Page-level text extractions:
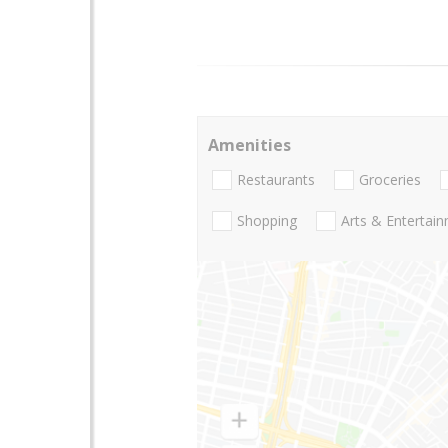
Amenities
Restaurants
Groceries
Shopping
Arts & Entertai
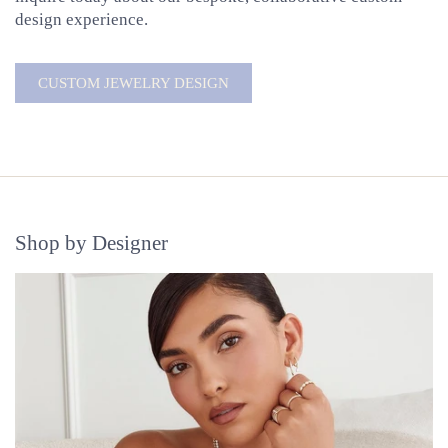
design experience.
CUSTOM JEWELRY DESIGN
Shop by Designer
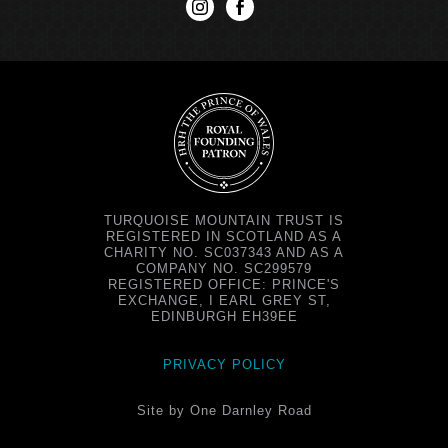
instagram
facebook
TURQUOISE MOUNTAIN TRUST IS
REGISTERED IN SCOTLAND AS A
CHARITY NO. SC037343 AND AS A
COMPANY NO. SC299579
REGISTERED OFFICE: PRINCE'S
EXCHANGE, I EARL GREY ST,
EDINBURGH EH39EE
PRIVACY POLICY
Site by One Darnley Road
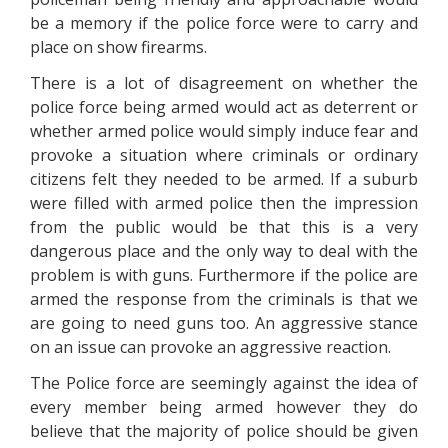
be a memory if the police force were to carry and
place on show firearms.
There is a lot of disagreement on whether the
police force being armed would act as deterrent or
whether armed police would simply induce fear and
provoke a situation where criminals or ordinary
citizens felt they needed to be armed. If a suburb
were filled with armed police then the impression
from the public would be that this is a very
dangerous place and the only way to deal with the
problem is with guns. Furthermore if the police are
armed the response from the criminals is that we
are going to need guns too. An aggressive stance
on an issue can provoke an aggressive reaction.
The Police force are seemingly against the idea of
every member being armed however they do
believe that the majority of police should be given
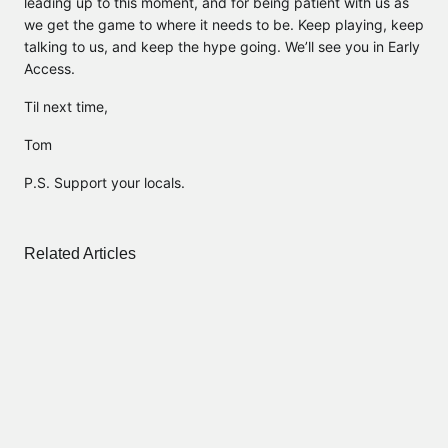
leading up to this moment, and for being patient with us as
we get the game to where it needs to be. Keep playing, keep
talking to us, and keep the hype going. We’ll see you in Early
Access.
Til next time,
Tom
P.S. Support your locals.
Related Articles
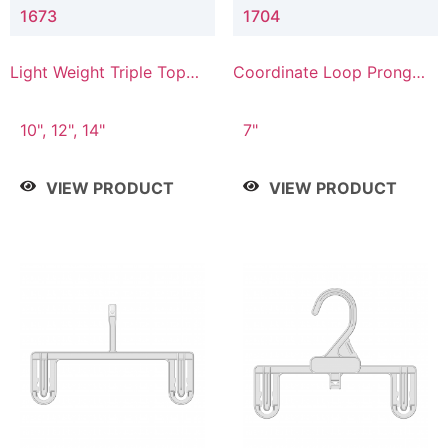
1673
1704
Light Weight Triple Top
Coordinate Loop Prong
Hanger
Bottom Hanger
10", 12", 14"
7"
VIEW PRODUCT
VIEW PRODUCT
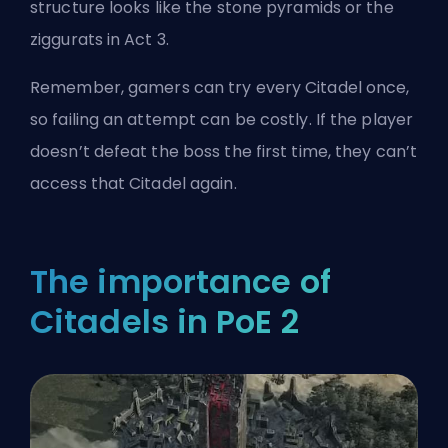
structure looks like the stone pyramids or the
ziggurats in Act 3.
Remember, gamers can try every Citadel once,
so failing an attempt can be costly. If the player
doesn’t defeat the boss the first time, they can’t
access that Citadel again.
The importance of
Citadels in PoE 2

== Work to be completed ==
Gather all lines from the records above in which "REGISTERED" appears.

== Answer section ==
REGISTERED IN SCOTLAND AS A
REGISTERED OFFICE: PRINCE'S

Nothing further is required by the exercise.